As a farmer and herdsman I well remember winters that went on until the end of April, or longer, and the joy of early, or late, springs when we could at last put the cows out to grass. Let us rejoice and be glad in what the Lord has made. We must remember our responsibilities to creation for the next sacred thing to God is the earth.
We glory in the life of God and in the life that earth gives us, most especially so in Spring and at Easter. Every Lent, Passiontide and Holy Week I have to remind myself that this Holy Season is not about denial and deprivation but about the discipline of learning to live. It is about coming alive to the richness and magic of existence. I have learned to savour with real understanding these words of St. Paul: “we are God’s work of art, created in Christ Jesus to live the good life as from the beginning he had meant us to live.” (Eph. 2.10) This is a truth that can transform us. This fact should lift us up. At this time of year we should praise God because He affirms us in our humanity through the death and Resurrection of Jesus Christ.
As we faithfully observe Holy Week and Good Friday we are reminded that we reflect the beauty of God’s Word in whose image we are made. This Holy time reminds us that in the depths and reality of our fallen human nature we encounter God who speaks to us face to face as a friend. Good Friday challenges us to seek God in the very heart of our being and in the suffering around us. God is to be found in the pain of the world and in the darkness of the human soul. We can find Him in the silence, emptiness and rapt attentiveness of our prayer and worship before the Cross on Good Friday. In our thirst for life we return to the spirit of life which is within us and can be freed at the Cross. The purpose of our existence is to live the good life - the ‘God Life’. God’s plan from the beginning was to share His life and love with all creation. We are part of the process of His creation, to work with God in our faithful living of the good life. We are called on to be natural and fully human; this is the very essence of life eternal – life with God.
When we human beings make ourselves the centre of the world then we fragment and destroy the unity of all that he has made. Nevertheless no matter how we behave we can never utterly destroy God’s masterpiece, his work of art. Our Christian endeavour should really be to let the divine craftsman and restorer reveal the original beauty of his creation, including our lives.
This, of course, is what Lent, Passiontide, Holy Week, Good Friday and Easter are all about.
May we all seek to let the Good life – The God life, shine through our human weakness and we will then become fully human. We will have learnt to live as Easter People who are in full bloom.
May Holy Week, Good Friday and Easter be a time of blessing and reawakening of the life of Jesus Christ in us all.
February 2008
The Festival of Candlemas (February 2nd) recalling Simeon’s recognition of Jesus as the “light to lighten the Gentiles” (St. Luke ch 2 v 32) concludes the worship of the “Christmas season”. There could not be a greater contrast this year when – only four days later on February 6th – we come to Ash Wednesday, the first day of the season of Lent.
□ □ □ □
## Problem set
1. Retype the part of the Easter reflection from "This, of course, is" to "Christ in us all.", word for word.
2. Can you continue the Easter and Lent reflection from the point where it stops?

## Information provided
□ □ □ □
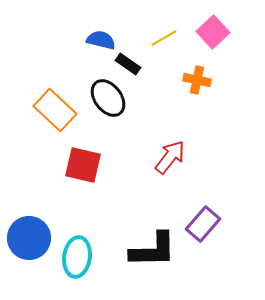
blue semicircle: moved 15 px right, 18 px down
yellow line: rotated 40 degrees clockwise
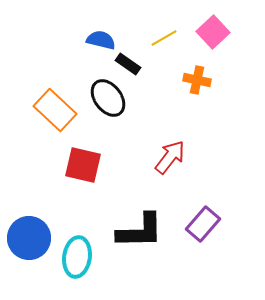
black L-shape: moved 13 px left, 19 px up
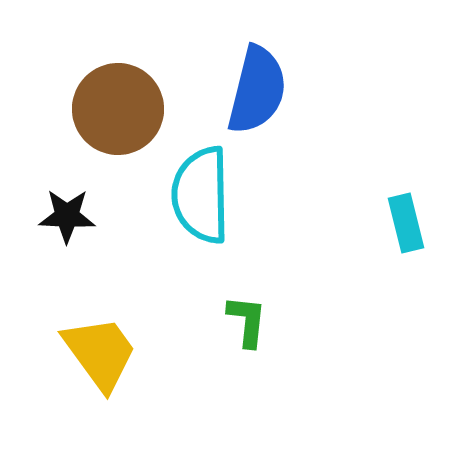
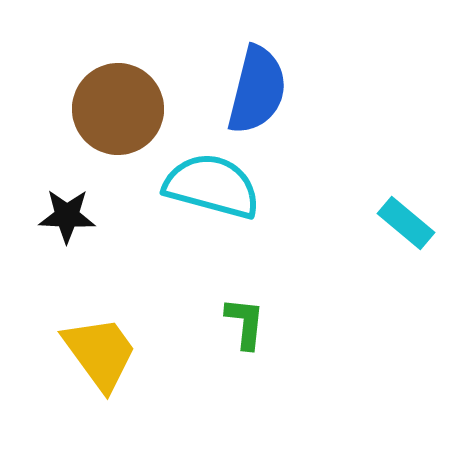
cyan semicircle: moved 11 px right, 9 px up; rotated 106 degrees clockwise
cyan rectangle: rotated 36 degrees counterclockwise
green L-shape: moved 2 px left, 2 px down
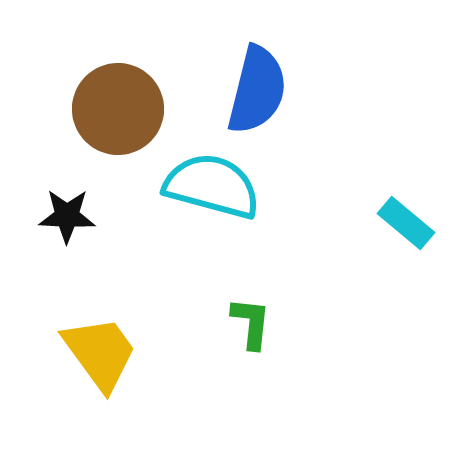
green L-shape: moved 6 px right
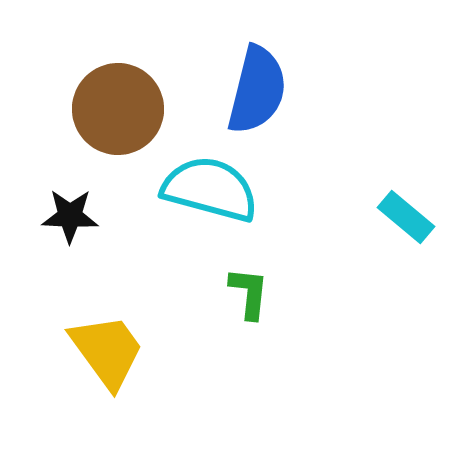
cyan semicircle: moved 2 px left, 3 px down
black star: moved 3 px right
cyan rectangle: moved 6 px up
green L-shape: moved 2 px left, 30 px up
yellow trapezoid: moved 7 px right, 2 px up
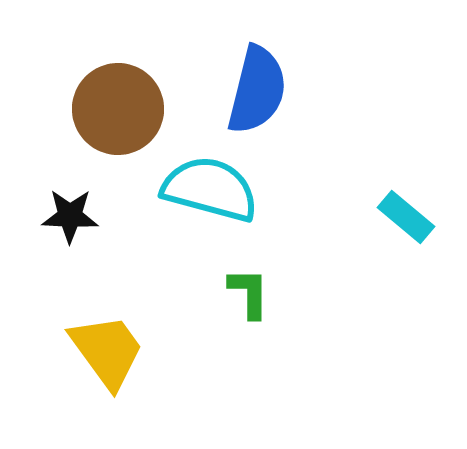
green L-shape: rotated 6 degrees counterclockwise
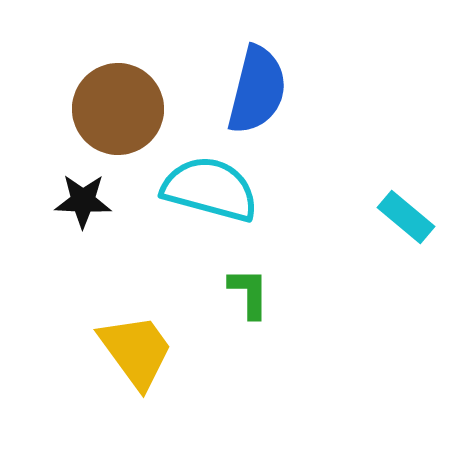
black star: moved 13 px right, 15 px up
yellow trapezoid: moved 29 px right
□ □ □ □
## Responses in order
1.
This, of course, is what Lent, Passiontide, Holy Week, Good Friday and Easter are all about.
May we all seek to let the Good life – The God life, shine through our human weakness and we will then become fully human. We will have learnt to live as Easter People who are in full bloom.
May Holy Week, Good Friday and Easter be a time of blessing and reawakening of the life of Jesus Christ in us all.

2.
If Christmas and Candlemas tell of the universal message, hope and light brought to the world through the birth of Jesus, the season of Lent gives the Church and the Christian world that sharp annual reminder of just how the implications of God’s love for His world are to be worked out and hopefully fulfilled by His human creation. Those temptations experienced by Jesus during those “forty days and forty nights” (St Luke ch 4) are all to do with Jesus wrestling within His human self to discover what was (and always will be) the will of God for human living. Jesus rejected (as of the devil) temptations for self-satisfaction through turning stones into bread; temptations to go for short-term, quick-fix and sensational publicity and leadership through jumping (albeit safely) from the temple; and temptations to give allegiance to all that was not of God through throwing in His lot with the Devil himself. “Get thee behind me, Satan…….thou shalt worship the Lord thy God and Him only shalt thou serve” Single-mindedness indeed. Little wonder that Jesus’ consequent public ministry was (and is) all to do with explaining, living out, and bringing about all that was (and is) meant by the will of God and the kingdom of God - “GOD RULES OK!” in graffiti terms! This is the subject of the Wednesday Lent gatherings this year.
What the Lent journey sets before Christians and would-be Christians leading to Easter in annual terms is really all to do with Christian worship and living in lifetime terms. How can we take hold of that single-minded Christ-like response to all that the “darkness” of the world we encounter? What would Jesus have us be and do……..?
Within the life of the Church? Christians often seem to have more issues that divide them from one another as the years go by! Even the most casual reader of our newspapers cannot fail to learn that the Anglican Communion – often regarded by those of us who are proud of those three strands of bible, tradition and reason that are its hallmarks and its model for church order – is very publicly divided as to whether homosexuality is “of God” or not. Some Dioceses in the Unites States have broken away from the Episcopal Church. The gathering together of Anglican Bishops due at the Lambeth Conference this year is bedevilled (if that is the word) by who will or who will not be there. It was Professor Herbert Butterfield concluding his book “Christianity and History” in the 1930s who wrote “We can do no worse than remember a principle which both gives up a firm Rock and leaves us the maximum elasticity for our minds: the principle: Hold to Christ, and for the rest be totally uncommitted.” The Archbishop of Canterbury has more than once urged conscientious, prayerful and thoughtful Anglicans – not least bishops and archbishops – to listen to one another in a common quest for Christian truth. A recent address by the Principal of Ripon College, Cuddesdon, near Oxford to American students training for the ministry included: “Perhaps recognising that whilst we all know what the Bible says, we struggle to agree on what it means, Yet if we can become faithful, open, spiritual struggling communities of interpretation,…the wider (Anglican) Communion has a chance….seeking only the way of Jesus, that leads us into the truth, charity and wisdom that God longs for his Church.” I believe that, in our present circumstances, the mind of Jesus so often comes about best more by listening and reflecting than by concluding.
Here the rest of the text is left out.